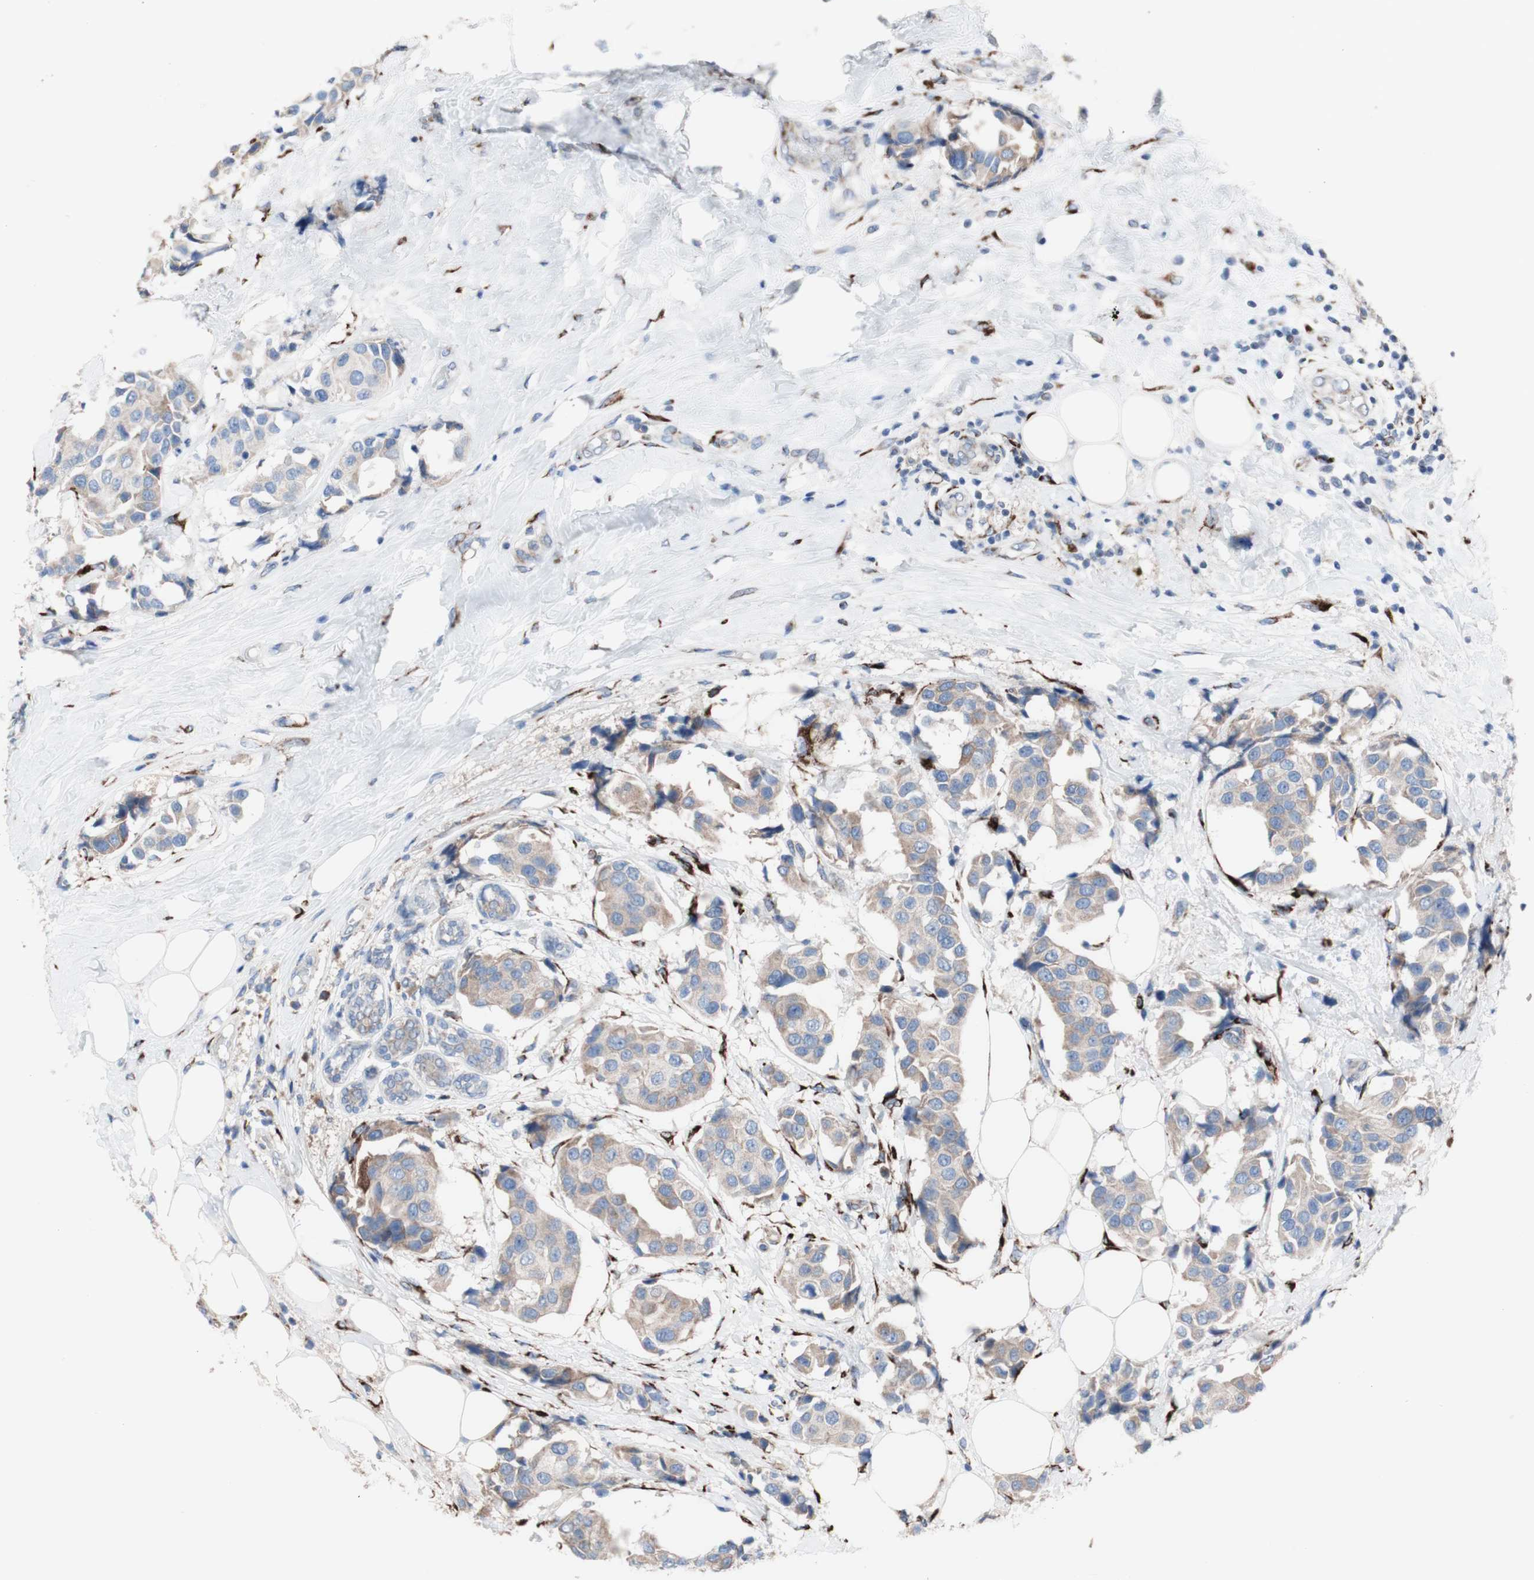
{"staining": {"intensity": "moderate", "quantity": "25%-75%", "location": "cytoplasmic/membranous"}, "tissue": "breast cancer", "cell_type": "Tumor cells", "image_type": "cancer", "snomed": [{"axis": "morphology", "description": "Normal tissue, NOS"}, {"axis": "morphology", "description": "Duct carcinoma"}, {"axis": "topography", "description": "Breast"}], "caption": "Brown immunohistochemical staining in breast cancer (intraductal carcinoma) demonstrates moderate cytoplasmic/membranous staining in about 25%-75% of tumor cells.", "gene": "AGPAT5", "patient": {"sex": "female", "age": 39}}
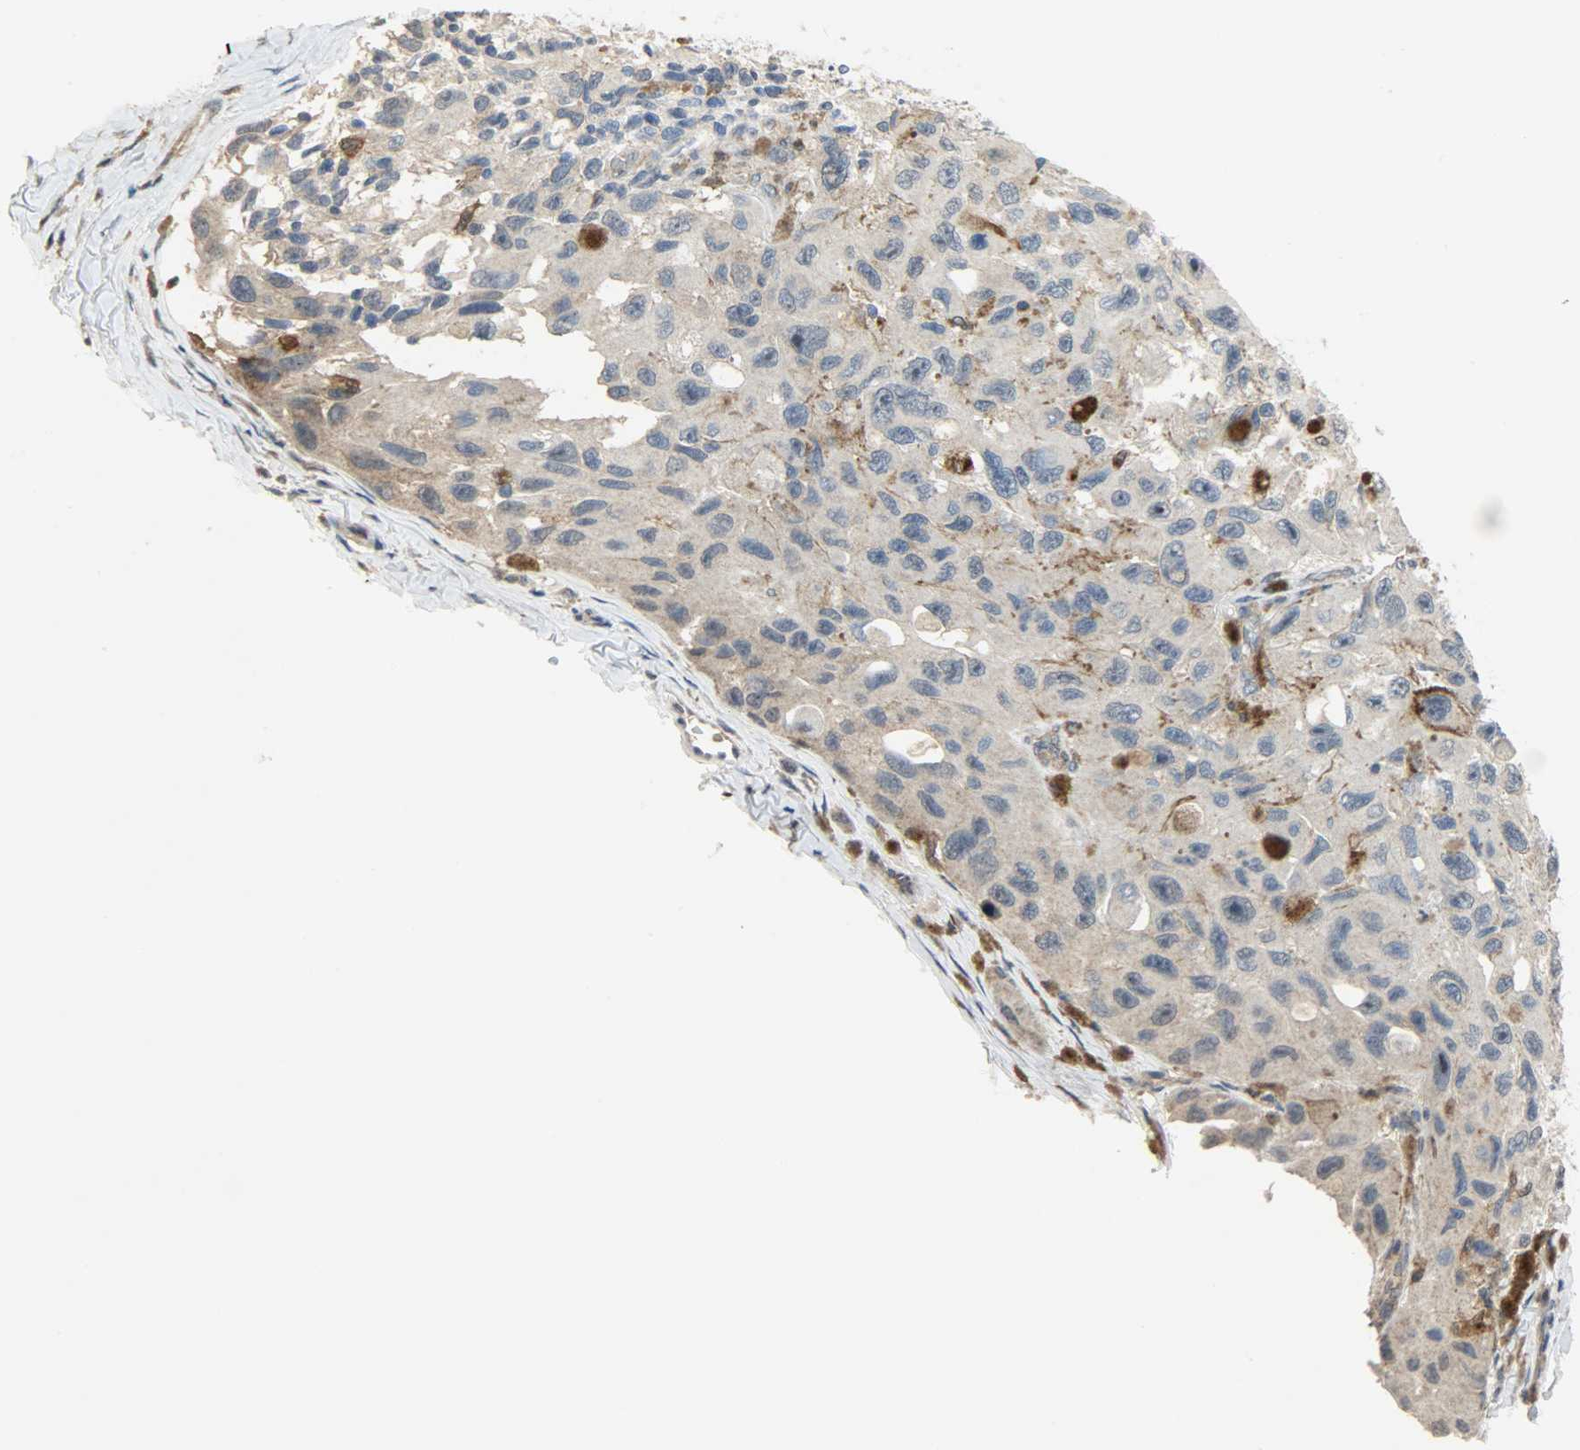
{"staining": {"intensity": "moderate", "quantity": "25%-75%", "location": "cytoplasmic/membranous"}, "tissue": "melanoma", "cell_type": "Tumor cells", "image_type": "cancer", "snomed": [{"axis": "morphology", "description": "Malignant melanoma, NOS"}, {"axis": "topography", "description": "Skin"}], "caption": "Brown immunohistochemical staining in human malignant melanoma displays moderate cytoplasmic/membranous expression in about 25%-75% of tumor cells.", "gene": "TRIM21", "patient": {"sex": "female", "age": 73}}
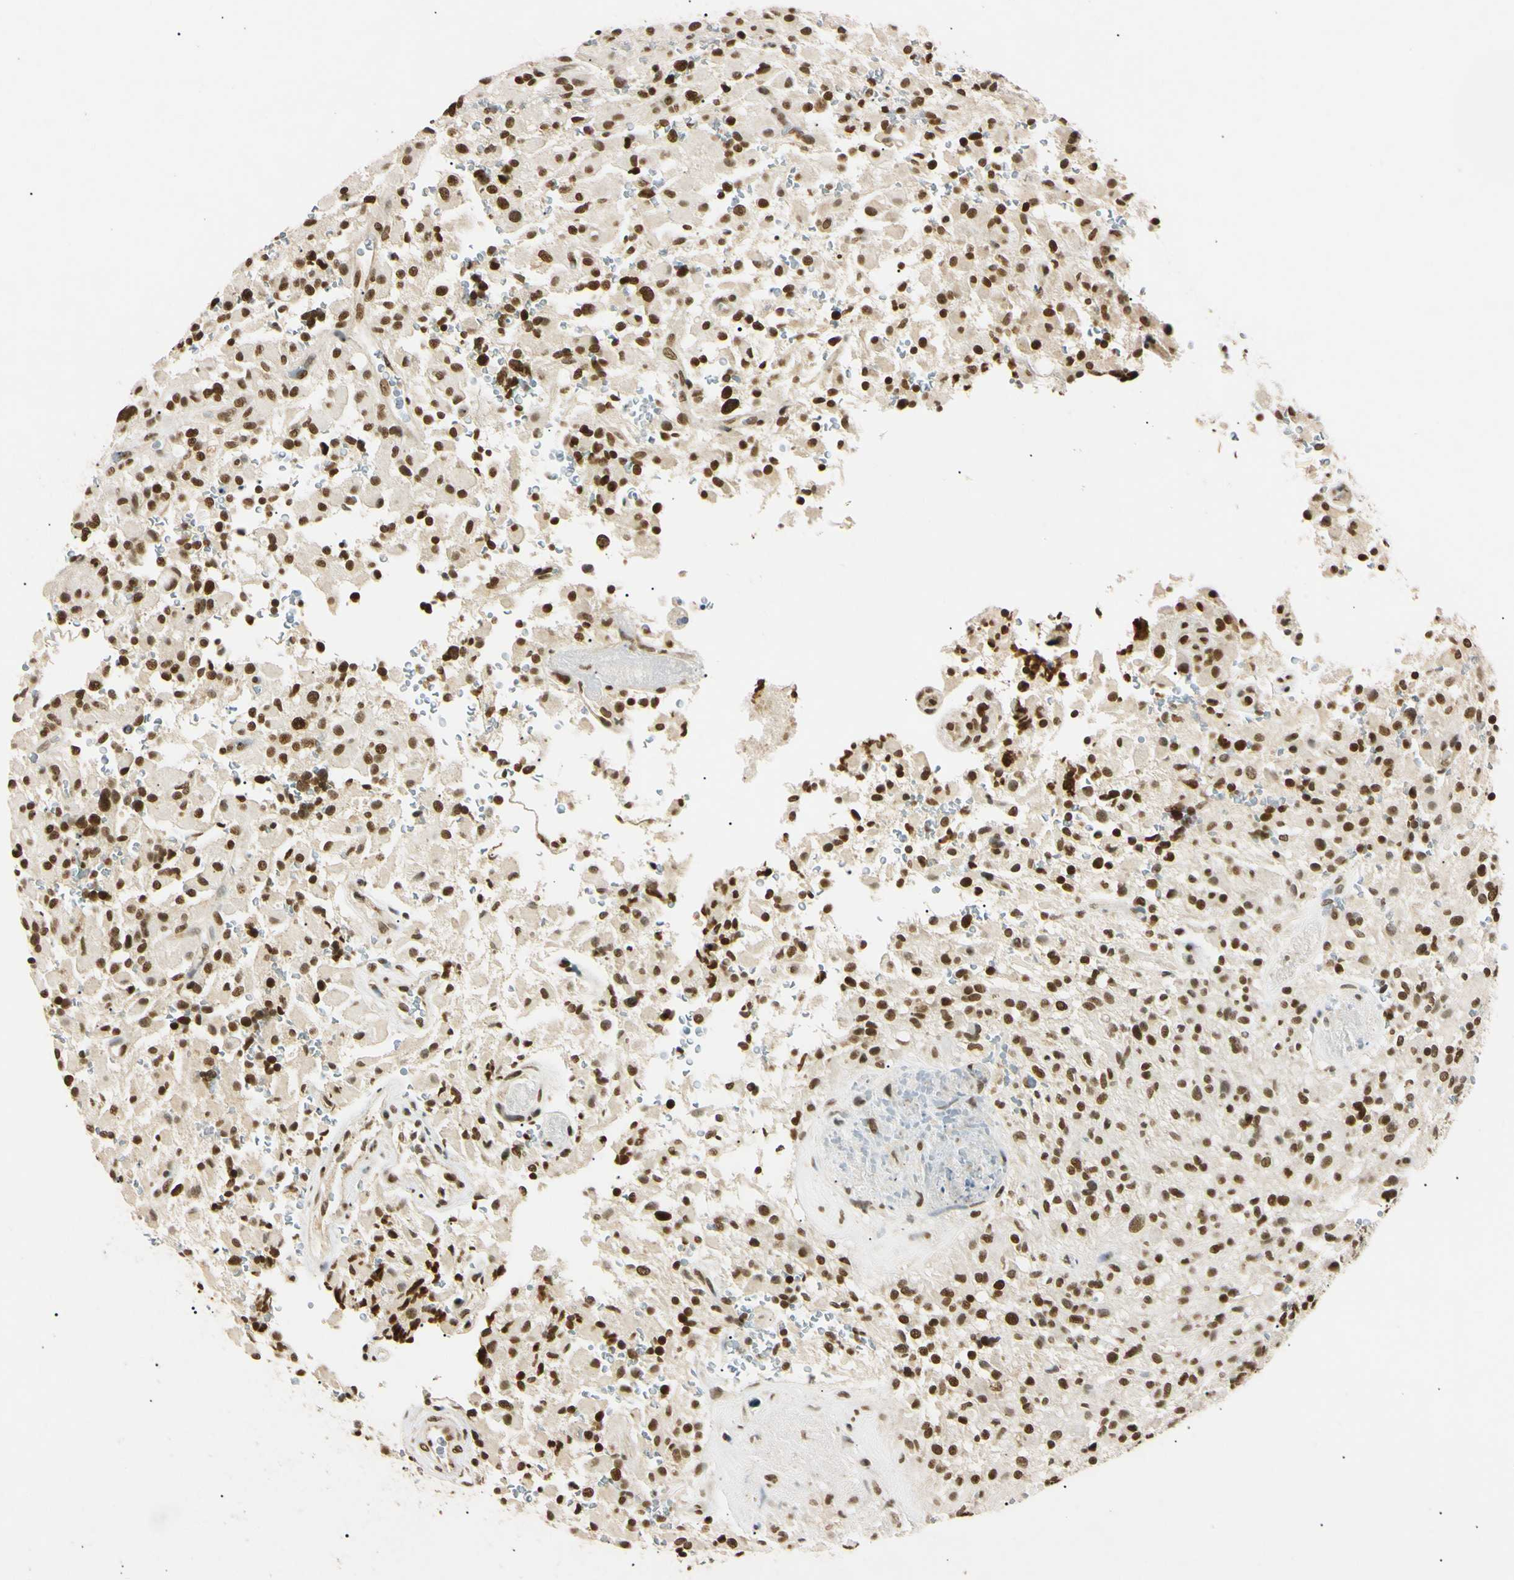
{"staining": {"intensity": "strong", "quantity": ">75%", "location": "nuclear"}, "tissue": "glioma", "cell_type": "Tumor cells", "image_type": "cancer", "snomed": [{"axis": "morphology", "description": "Glioma, malignant, High grade"}, {"axis": "topography", "description": "Brain"}], "caption": "Immunohistochemical staining of malignant high-grade glioma reveals high levels of strong nuclear staining in approximately >75% of tumor cells. (DAB (3,3'-diaminobenzidine) = brown stain, brightfield microscopy at high magnification).", "gene": "SMARCA5", "patient": {"sex": "male", "age": 71}}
------------------------------------------------
WORK TO BE COMPLETED:
Repeat, exactly and in full, each line from the start of the data to the line that contains "staining in human". Pictures do not go in.

RESULT FOR THIS EXERCISE:
{"staining": {"intensity": "moderate", "quantity": "25%-75%", "location": "cytoplasmic/membranous"}, "tissue": "breast cancer", "cell_type": "Tumor cells", "image_type": "cancer", "snomed": [{"axis": "morphology", "description": "Normal tissue, NOS"}, {"axis": "morphology", "description": "Duct carcinoma"}, {"axis": "topography", "description": "Breast"}], "caption": "Brown immunohistochemical staining in breast cancer (intraductal carcinoma) demonstrates moderate cytoplasmic/membranous staining in about 25%-75% of tumor cells.", "gene": "AGPAT5", "patient": {"sex": "female", "age": 39}}
{"staining": {"intensity": "moderate", "quantity": "25%-75%", "location": "cytoplasmic/membranous"}, "tissue": "melanoma", "cell_type": "Tumor cells", "image_type": "cancer", "snomed": [{"axis": "morphology", "description": "Malignant melanoma, NOS"}, {"axis": "topography", "description": "Skin"}], "caption": "Brown immunohistochemical staining in human malignant melanoma displays moderate cytoplasmic/membranous expression in about 25%-75% of tumor cells.", "gene": "TRIM21", "patient": {"sex": "female", "age": 73}}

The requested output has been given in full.